Your assignment: Set the listing down again exactly, please, apart from its pictures.

Information given:
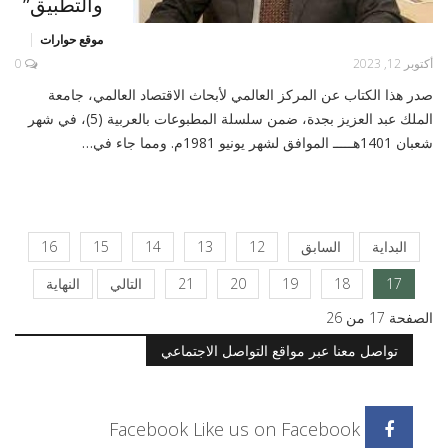
والتطبيق”
موقع حوارات
أكتوبر 12, 2023
0
صدر هذا الكتاب عن المركز العالمي لأبحاث الاقتصاد العالمي، جامعة
الملك عبد العزيز بجدة، ضمن سلسلة المطبوعات بالعربية (5)، في شهر
شعبان 1401هـــــ الموافق لشهر يونيو 1981م. ومما جاء في…
البداية
السابق
12
13
14
15
16
17
18
19
20
21
التالي
النهاية
الصفحة 17 من 26
تواصل معنا عبر مواقع التواصل الاجتماعي
Facebook
Like us on Facebook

Result:
والتطبيق”
موقع حوارات
أكتوبر 12, 2023
0
صدر هذا الكتاب عن المركز العالمي لأبحاث الاقتصاد العالمي، جامعة
الملك عبد العزيز بجدة، ضمن سلسلة المطبوعات بالعربية (5)، في شهر
شعبان 1401هـــــ الموافق لشهر يونيو 1981م. ومما جاء في…
البداية
السابق
12
13
14
15
16
17
18
19
20
21
التالي
النهاية
الصفحة 17 من 26
تواصل معنا عبر مواقع التواصل الاجتماعي
Facebook
Like us on Facebook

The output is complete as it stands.